Defiantly, he added , “[South Korean police] cannot arrest me”—at least not until after Biden’s summit with Moon.

Biden and his team have not commented on whether the topic of the anti-leaflet law will come up at the summit, but Park hoped Biden would ask about the legality of the legislation that he said represses free speech as guaranteed in the South’s constitution.

“I want President Biden to ask all those questions,” he said. “Why does Moon violate the Korean constitution, freedom of speech, freedom of information. That’s what President Biden should confront President Moon with.”

Park spoke out in terms that clearly identify with Korean right-wing forces, gathering strength while Moon’s own popularity sinks in response to corruption scandals and economic issues.

“Moon is working for Kim Jong Un,” he said, echoing widespread comments by Moon’s conservative critics.

He almost dared South Korean authorities to jail him, declaring: “If I am arrested, opposition party politicians and the mass media will not sit silently by. They will raise holy hell.” He believed one reason he remained free was the political pressure of the conservative Liberty Party, standing against the ruling Democratic Party in the National Assembly.
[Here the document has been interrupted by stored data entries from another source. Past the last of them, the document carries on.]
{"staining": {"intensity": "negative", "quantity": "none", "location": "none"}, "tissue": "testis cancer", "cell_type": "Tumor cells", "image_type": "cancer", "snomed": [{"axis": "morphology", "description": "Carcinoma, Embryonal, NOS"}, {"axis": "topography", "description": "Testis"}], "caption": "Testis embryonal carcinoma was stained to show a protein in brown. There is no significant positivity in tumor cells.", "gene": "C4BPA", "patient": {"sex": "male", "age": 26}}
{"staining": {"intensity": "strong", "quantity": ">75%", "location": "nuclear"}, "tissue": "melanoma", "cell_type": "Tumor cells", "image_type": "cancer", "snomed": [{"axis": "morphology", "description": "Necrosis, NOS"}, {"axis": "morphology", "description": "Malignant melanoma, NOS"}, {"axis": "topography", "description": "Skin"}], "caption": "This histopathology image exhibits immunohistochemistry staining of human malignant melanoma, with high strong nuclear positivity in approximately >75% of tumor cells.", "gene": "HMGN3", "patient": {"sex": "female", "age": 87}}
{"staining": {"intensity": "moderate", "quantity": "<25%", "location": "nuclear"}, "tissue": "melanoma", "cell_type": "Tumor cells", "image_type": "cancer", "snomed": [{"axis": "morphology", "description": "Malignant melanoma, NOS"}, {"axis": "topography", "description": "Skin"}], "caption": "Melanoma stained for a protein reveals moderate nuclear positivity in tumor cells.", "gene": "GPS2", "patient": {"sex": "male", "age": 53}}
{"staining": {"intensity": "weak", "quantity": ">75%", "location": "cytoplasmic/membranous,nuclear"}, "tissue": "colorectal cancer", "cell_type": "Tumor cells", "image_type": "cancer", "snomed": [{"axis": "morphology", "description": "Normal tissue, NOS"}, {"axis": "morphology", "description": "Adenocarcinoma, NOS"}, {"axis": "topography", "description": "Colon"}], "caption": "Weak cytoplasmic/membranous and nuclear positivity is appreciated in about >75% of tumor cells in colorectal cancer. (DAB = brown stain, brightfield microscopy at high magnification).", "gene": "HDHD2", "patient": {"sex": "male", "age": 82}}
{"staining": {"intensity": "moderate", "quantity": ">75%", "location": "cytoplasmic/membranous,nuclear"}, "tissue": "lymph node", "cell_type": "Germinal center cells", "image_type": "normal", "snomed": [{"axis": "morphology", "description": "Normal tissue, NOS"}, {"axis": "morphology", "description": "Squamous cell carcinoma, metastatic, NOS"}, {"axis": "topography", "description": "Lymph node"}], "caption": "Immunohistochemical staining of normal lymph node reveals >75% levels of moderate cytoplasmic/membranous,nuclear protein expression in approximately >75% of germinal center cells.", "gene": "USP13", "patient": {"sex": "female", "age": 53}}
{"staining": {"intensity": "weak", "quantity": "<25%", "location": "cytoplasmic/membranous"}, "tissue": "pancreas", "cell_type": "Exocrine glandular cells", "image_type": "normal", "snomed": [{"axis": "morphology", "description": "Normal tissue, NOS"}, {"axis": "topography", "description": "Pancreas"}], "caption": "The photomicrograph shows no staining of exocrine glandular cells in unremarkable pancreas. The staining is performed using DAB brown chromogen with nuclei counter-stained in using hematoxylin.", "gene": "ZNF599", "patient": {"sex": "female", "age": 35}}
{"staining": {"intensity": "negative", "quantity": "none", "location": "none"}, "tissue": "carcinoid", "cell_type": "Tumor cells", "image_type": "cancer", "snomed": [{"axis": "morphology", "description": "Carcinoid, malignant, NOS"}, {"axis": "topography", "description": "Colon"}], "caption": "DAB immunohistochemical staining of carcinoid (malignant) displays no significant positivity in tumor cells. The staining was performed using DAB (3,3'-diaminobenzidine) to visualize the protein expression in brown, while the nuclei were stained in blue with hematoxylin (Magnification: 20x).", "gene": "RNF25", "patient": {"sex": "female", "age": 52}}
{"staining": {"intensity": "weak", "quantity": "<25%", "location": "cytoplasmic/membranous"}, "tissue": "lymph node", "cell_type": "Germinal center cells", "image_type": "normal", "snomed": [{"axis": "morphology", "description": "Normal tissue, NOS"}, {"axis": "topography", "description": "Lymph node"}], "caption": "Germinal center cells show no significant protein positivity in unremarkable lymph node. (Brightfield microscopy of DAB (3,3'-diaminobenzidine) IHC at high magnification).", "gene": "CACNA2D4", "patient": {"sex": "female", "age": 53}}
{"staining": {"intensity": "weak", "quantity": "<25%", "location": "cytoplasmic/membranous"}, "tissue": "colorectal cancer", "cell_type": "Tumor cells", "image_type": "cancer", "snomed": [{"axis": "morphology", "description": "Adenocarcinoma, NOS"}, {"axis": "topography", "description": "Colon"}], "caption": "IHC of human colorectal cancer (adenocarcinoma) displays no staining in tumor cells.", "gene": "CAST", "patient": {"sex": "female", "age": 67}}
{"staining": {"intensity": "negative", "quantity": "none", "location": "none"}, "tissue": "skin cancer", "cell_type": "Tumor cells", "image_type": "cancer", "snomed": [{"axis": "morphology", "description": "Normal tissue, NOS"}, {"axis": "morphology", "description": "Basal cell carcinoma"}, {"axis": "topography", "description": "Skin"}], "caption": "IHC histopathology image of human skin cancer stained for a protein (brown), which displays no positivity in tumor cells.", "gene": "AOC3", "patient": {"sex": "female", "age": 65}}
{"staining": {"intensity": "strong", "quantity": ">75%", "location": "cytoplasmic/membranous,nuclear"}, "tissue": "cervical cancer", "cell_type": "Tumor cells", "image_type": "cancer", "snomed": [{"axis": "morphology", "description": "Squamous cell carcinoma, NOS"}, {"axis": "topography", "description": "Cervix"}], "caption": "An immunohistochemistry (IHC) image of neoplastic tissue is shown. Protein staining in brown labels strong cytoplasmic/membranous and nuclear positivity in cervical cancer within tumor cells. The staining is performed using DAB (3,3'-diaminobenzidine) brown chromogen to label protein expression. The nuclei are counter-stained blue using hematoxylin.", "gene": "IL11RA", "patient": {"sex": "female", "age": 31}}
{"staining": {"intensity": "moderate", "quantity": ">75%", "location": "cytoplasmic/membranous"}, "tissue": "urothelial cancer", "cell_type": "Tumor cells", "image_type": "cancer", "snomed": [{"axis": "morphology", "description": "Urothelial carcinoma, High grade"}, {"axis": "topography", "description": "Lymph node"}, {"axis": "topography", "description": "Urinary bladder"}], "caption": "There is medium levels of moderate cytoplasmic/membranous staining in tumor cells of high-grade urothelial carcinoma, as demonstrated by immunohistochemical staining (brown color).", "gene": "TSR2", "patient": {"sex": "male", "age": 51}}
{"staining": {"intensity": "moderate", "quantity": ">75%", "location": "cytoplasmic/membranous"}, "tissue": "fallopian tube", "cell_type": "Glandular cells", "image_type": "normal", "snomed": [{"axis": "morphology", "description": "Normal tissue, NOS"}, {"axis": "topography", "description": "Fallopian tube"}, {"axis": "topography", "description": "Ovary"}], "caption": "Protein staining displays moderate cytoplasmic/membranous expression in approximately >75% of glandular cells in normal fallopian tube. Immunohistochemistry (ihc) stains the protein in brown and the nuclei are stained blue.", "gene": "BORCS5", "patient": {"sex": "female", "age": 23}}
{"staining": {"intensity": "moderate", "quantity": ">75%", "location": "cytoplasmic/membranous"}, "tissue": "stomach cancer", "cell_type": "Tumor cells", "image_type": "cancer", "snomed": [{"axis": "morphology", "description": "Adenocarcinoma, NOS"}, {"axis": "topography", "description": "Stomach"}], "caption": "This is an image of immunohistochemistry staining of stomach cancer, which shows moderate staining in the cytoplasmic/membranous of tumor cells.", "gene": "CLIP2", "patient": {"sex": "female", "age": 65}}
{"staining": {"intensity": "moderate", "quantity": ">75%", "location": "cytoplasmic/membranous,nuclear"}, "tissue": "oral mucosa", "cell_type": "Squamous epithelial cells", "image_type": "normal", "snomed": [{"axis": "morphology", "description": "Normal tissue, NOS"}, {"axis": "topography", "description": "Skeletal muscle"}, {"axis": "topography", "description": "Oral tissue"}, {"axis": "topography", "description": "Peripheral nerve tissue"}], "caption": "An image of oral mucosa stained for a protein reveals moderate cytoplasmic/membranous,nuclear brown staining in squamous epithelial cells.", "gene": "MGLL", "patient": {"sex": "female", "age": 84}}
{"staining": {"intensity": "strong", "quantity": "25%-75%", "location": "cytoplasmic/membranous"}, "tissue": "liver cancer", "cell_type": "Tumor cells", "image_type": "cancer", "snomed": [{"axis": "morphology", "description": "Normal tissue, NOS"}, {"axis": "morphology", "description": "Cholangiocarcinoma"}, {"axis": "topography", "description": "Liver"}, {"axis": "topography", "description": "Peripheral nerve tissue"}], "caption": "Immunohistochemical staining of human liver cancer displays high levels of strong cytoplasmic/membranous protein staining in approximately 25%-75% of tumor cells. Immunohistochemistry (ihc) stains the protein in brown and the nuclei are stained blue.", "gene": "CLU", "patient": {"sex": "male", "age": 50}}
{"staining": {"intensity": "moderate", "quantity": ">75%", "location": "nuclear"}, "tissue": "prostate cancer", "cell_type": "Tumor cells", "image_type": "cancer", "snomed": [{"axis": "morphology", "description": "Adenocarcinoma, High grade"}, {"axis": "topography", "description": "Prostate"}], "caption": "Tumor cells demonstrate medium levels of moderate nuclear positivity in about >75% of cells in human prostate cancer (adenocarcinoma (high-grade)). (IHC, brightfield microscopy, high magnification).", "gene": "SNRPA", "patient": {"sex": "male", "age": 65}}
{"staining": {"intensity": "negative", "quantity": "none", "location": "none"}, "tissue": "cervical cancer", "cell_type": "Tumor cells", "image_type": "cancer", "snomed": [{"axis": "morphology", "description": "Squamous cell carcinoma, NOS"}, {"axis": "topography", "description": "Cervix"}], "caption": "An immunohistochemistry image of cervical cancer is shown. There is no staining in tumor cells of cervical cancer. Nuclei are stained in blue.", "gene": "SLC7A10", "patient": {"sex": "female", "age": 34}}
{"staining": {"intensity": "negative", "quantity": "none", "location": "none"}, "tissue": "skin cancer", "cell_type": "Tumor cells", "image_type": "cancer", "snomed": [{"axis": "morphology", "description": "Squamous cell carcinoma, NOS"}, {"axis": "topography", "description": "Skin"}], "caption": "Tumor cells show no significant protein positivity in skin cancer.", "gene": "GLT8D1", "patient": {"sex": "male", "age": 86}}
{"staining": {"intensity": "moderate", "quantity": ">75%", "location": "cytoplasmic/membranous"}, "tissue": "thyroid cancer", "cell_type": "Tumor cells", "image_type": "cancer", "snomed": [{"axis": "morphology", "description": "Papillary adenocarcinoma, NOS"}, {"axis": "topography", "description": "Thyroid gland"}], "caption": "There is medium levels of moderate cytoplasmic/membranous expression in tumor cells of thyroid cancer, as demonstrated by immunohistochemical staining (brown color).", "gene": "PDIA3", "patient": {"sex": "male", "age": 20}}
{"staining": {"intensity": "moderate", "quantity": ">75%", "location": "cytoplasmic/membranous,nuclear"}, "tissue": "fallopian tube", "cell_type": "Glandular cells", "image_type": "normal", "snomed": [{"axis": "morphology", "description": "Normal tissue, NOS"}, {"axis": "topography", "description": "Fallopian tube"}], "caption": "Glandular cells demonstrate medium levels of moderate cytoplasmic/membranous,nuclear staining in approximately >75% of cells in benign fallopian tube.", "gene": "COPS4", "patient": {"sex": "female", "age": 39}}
“I don’t think Moon will arrest me,” he said. “It will look vile and low if he arrests me after the summit.”

Park’s defiance of authorities contrasts with that of other defectors who have refrained from launching leaflets since enactment of the anti-leaflet law.

“As long as the North Korean people suffer, there will be no stopping,” he said. “We will keep sending leaflets.”

The police raid on his office, however, suggests that he may not be able to make good on that pledge even if he’s not arrested. Without a mobile phone, it’s not even certain he will be able to publicize his views anywhere.

“Moon claims he’s for human rights,” he told The Daily Beast. “He’s a puppet of the North Korean regime, the Kim dynasty. He is close to Kim and also to [Chinese president] Xi Jinping. ”

He said he saw no way for the Americans or South Koreans to get into dialog with the North after the Biden-Moon summit.

“Moon will beg Biden to have a summit with North Korea,” he said. “I don’t think it will happen.” In the meantime, he added, “Kim Jong Un has got what he wants, nuclear weapons and intercontinental missiles. Moon will ask Biden to accept North Korea as a nuclear power.”